When the feature gate is enabled on the kube-scheduler, all unscheduled and future pods which reference delay binding PVCs will be applied this priority policy.
This does not impact running workloads.
-
What specific metrics should inform a rollback?
- A spike on metric
schedule_attempts_total{result="error|unschedulable"}when this feature gate is enabled.
- A spike on metric
-
Were upgrade and rollback tested? Was upgrade->downgrade->upgrade path tested?
N/A.
-
Is the rollout accompanied by any deprecations and/or removals of features, APIs, fields of API types, flags, etc.?
No.
-
How can an operator determine if the feature is in use by workloads?

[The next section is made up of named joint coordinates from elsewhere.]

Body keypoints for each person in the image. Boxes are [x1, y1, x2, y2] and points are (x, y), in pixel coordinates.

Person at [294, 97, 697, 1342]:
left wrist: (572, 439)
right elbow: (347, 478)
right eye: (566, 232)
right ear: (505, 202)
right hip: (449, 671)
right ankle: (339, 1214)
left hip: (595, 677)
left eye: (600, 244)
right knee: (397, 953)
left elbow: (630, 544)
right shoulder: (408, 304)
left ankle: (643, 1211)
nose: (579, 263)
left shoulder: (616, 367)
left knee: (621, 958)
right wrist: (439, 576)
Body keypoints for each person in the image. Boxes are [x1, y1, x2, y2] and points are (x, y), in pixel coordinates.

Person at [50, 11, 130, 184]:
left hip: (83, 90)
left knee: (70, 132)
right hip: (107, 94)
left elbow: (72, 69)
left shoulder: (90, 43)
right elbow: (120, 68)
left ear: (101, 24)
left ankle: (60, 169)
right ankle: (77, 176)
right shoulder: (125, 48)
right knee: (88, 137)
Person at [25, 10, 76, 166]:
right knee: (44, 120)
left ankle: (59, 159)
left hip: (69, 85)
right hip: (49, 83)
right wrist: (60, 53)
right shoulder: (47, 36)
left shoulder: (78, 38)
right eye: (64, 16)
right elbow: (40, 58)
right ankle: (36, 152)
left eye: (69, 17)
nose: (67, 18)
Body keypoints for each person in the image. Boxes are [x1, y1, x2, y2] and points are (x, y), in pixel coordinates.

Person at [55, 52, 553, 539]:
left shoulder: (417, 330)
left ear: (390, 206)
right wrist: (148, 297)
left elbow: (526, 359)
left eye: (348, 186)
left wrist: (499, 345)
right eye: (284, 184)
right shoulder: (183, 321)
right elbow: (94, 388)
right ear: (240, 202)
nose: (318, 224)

If enabled, this feature applies to all workloads which uses delay binding PVCs. Also non-zero value of metric
plugin_execution_duration_seconds{plugin="VolumeBinding",extension_point="Score"}is a sign indicating this feature is in use. -
What are the SLIs (Service Level Indicators) an operator can use to determine the health of the service?
This feature is implemented in scheduler VolumeBinding plugin. Metric
plugin_execution_duration_seconds{plugin="VolumeBinding",extension_point=~"(Score|ScoreExtensionNormalize)"}can used to to indicate the scheduling latency for a pod using this feature. -
What are the reasonable SLOs (Service Level Objectives) for the above SLIs?
- Metric
plugin_execution_duration_seconds{plugin="VolumeBinding",extension_point=~"(Score|ScoreExtensionNormalize)"}<= 100ms on 90-percentile.
- Metric
-
Are there any missing metrics that would be useful to have to improve observability if this feature?
N/A.
-
Does this feature depend on any specific services running in the cluster?
No.
-
Will enabling / using this feature result in any new API calls?
No
-
Will enabling / using this feature result in introducing new API types?
No.
-
Will enabling / using this feature result in any new calls to cloud provider?
No.
-
Will enabling / using this feature result in increasing size or count of the existing API objects?
No.
-
Will enabling / using this feature result in increasing time taken by any operations covered by [existing SLIs/SLOs][]?
This feature needs additional computation, so it's expected to see an increased latency on
plugin_execution_duration_seconds{plugin="VolumeBinding"}- comparing to other plugin latency. But workloads which does not use delay binding PVCs won't get penalties. -
Will enabling / using this feature result in non-negligible increase of resource usage (CPU, RAM, disk, IO, ...) in any components?
No.
-
How does this feature react if the API server and/or etcd is unavailable?
Running pods won't be impacted. Unscheduled pods using this feature will not be scheduled as the API server and/or etcd is unavailable.
-
What are other known failure modes?
N/A.
-
What steps should be taken if SLOs are not being met to determine the problem?
N/A.
- 2020-06-04 Initial KEP sent out for review
- Users can create PVs with fake capacity or sharing capacity of a filesystem volume (e.g. multiple local PVs sharing a filesystem by creating multiple subdirectories). In these scenarios, the calculated scores can't reflect the actual situation.